Dunstan’s eyes narrowed. The Jade Dragon Row controlled a significant portion of the internal trade in the region and had a virtual monopoly on many speciality goods. A hundred thousand wasn’t a sum that should be cause for concern. Still, he persisted.
“For you, our staunch allies? We’ll take twenty per cent off”, he added.
“How generous of you”, acknowledged Fernus with a false smile. “However, those tokens will be wasted on us. We couldn’t possibly use half that many.”
“Oh!” Dunstan exclaimed with fake cheer. “How about a shop like we’re offering the Treasure Pavilion?”
The response to this was in the same line as the others. “Oh no! We couldn’t possibly accept that.”
“But what if we gave you the mystic realm, free of charge?”
By this point, the man realised he was being had. He turned to face Dunstan with a frown.
“AH!” the young palace master exclaimed softly. “I was wondering when that mask would drop. Mind telling me why your sect is pulling away?”
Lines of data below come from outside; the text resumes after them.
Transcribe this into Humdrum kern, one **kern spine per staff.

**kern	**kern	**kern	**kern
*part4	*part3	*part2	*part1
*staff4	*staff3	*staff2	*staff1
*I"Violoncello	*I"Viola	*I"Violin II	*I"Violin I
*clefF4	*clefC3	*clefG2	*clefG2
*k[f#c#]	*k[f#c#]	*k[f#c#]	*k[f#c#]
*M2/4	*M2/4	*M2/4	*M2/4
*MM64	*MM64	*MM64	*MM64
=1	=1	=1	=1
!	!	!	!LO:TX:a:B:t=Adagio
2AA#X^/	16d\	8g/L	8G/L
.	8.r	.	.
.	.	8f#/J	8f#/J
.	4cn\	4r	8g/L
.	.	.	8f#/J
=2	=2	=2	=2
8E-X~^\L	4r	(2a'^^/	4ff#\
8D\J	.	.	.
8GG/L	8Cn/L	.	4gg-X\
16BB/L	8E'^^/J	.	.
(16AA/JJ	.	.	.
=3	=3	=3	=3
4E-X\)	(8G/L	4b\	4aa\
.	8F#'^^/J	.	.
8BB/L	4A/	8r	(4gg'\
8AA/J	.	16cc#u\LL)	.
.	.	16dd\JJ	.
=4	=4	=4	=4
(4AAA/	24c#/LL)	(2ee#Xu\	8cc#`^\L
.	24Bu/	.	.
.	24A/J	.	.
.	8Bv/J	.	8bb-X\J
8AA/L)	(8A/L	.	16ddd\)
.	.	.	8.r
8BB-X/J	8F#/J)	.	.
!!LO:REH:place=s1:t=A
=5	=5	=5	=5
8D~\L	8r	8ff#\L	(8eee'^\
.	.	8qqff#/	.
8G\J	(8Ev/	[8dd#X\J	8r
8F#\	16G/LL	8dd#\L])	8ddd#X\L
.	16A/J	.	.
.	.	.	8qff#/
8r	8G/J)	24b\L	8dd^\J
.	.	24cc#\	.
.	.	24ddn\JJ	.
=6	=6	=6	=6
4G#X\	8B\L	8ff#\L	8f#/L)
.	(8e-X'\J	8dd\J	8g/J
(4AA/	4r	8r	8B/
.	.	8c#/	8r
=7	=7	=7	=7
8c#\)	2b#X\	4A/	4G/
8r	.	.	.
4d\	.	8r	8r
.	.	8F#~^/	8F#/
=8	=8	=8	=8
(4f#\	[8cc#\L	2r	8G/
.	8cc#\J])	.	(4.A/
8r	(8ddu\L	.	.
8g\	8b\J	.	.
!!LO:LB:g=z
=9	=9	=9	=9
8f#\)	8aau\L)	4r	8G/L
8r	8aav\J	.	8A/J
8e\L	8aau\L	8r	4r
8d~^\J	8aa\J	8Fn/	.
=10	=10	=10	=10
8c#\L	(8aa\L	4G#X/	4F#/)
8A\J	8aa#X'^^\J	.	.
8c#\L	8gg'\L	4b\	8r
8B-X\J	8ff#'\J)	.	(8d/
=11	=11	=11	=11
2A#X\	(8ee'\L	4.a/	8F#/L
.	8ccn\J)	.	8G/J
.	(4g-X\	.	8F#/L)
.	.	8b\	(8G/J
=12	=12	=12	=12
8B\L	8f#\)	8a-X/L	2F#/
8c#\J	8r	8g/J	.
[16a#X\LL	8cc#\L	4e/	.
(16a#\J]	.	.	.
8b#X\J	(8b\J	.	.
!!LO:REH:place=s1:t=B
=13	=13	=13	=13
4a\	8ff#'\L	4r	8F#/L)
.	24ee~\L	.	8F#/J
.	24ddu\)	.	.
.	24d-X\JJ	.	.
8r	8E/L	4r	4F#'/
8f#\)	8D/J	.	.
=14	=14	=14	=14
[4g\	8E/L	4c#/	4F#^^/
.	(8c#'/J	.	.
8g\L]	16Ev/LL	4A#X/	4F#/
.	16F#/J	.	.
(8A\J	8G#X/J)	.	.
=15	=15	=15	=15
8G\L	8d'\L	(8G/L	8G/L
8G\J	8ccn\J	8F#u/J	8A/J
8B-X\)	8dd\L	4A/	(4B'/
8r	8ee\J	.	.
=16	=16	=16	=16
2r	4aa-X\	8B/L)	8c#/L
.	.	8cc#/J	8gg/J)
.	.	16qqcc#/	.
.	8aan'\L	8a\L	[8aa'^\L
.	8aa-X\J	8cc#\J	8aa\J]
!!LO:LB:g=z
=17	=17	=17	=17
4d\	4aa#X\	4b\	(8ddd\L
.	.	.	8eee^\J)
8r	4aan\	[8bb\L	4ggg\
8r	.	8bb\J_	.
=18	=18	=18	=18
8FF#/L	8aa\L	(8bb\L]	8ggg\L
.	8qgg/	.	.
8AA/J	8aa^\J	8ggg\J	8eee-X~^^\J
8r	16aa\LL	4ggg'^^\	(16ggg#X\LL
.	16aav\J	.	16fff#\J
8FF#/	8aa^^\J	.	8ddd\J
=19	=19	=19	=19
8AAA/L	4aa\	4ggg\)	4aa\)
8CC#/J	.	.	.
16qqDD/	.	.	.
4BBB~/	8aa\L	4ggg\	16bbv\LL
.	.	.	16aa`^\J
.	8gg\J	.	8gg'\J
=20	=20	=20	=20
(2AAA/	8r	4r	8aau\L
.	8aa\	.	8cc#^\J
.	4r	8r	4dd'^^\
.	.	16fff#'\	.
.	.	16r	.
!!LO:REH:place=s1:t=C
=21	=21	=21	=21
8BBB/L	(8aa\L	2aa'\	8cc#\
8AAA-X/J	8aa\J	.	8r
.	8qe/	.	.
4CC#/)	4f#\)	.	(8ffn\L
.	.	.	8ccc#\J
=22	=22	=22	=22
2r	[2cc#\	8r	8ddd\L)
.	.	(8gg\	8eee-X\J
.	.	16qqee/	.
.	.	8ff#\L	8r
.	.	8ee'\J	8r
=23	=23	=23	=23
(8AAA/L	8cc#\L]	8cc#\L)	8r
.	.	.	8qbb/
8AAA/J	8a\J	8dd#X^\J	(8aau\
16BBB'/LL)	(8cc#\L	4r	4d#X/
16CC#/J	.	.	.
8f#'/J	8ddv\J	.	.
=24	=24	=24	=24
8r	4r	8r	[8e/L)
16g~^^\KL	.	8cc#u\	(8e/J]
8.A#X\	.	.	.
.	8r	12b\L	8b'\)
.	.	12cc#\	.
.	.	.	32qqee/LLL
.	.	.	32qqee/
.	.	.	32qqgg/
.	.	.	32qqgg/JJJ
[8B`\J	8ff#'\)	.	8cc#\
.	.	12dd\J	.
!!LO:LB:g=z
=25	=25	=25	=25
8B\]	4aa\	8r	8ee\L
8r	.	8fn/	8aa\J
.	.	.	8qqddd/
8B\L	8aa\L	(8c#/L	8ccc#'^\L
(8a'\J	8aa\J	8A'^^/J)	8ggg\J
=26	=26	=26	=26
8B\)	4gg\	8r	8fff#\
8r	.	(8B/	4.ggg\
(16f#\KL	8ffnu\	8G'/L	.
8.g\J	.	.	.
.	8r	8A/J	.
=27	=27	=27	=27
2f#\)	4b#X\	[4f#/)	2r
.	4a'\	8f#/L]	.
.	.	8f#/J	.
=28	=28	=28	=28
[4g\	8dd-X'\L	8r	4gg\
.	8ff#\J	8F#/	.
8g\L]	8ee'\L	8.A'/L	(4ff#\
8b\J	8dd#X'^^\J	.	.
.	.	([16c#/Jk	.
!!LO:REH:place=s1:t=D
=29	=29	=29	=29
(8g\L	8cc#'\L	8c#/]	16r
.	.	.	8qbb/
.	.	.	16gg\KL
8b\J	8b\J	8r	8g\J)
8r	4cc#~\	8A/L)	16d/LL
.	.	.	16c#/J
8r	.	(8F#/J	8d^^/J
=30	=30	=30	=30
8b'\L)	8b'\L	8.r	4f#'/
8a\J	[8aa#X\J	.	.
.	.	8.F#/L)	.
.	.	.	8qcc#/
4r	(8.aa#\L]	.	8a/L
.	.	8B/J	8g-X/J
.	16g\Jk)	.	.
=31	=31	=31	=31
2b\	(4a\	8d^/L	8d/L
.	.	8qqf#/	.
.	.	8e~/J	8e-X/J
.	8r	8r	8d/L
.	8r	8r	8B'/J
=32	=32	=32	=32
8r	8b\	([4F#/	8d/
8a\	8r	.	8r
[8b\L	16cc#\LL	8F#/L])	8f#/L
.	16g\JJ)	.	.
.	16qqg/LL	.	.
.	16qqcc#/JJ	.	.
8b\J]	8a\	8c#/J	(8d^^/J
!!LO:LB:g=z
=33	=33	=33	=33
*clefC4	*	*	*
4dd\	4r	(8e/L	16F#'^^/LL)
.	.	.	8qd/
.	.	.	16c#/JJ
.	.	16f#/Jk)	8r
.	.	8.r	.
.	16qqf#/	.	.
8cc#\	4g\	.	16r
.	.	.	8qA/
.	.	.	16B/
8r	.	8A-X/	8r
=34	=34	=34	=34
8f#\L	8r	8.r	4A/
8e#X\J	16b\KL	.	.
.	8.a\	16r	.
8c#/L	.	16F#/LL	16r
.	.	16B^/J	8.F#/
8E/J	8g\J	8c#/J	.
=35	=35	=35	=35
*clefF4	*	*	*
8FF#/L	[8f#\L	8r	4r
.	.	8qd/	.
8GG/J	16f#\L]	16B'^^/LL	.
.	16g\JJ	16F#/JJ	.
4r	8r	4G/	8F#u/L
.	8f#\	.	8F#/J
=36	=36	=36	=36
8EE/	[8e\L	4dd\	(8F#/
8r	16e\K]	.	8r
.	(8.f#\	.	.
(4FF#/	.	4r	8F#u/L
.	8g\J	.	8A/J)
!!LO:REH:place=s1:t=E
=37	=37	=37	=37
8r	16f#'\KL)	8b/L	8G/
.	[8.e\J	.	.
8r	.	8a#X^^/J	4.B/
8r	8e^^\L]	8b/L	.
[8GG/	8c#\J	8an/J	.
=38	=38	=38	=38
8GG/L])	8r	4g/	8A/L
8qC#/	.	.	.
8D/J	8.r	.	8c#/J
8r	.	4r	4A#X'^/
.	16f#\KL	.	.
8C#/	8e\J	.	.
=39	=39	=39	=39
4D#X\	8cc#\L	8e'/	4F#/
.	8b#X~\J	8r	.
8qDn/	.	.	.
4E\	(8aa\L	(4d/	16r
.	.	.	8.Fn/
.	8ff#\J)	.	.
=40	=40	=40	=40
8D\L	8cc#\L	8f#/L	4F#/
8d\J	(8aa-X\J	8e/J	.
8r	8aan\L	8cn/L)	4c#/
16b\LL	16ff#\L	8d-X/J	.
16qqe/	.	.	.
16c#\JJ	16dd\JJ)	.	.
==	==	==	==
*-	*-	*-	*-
It was the only thing that made sense. Why else would one of their closest allies act this way?
“I like you, Dunstan! You’re a good lad, but right now, your Vast Heaven Palace might as well be poison. The Phantoms are strengthening their hold. That means harassing those they think are allied with you.”
“…those they think…” Dunstan repeated in stunned disbelief. The mask really dropped. Further than he thought too.
The other man realised what he had said and grimaced before trying to backpedal. “I meant…”
Dunstan, meanwhile, was furious. He wasn’t the only one. A subtle pressure fell on the area, like ozone build-up before a storm.
Dunstan discarded all pretences of civility. “Is the Jade Dragon Row planning to break The Compact?” The threat hung in the air like a guillotine. Armed and ready.
‘Uncle’ Fernus panicked. “OF COURSE NOT!” He whisper-yelled, looking about him for the people he knew were watching, right hand clutching something in his robes.
“I see!” Dunstan said. He sat back in his chair, staring the man down in a way only someone with power over his life and death could.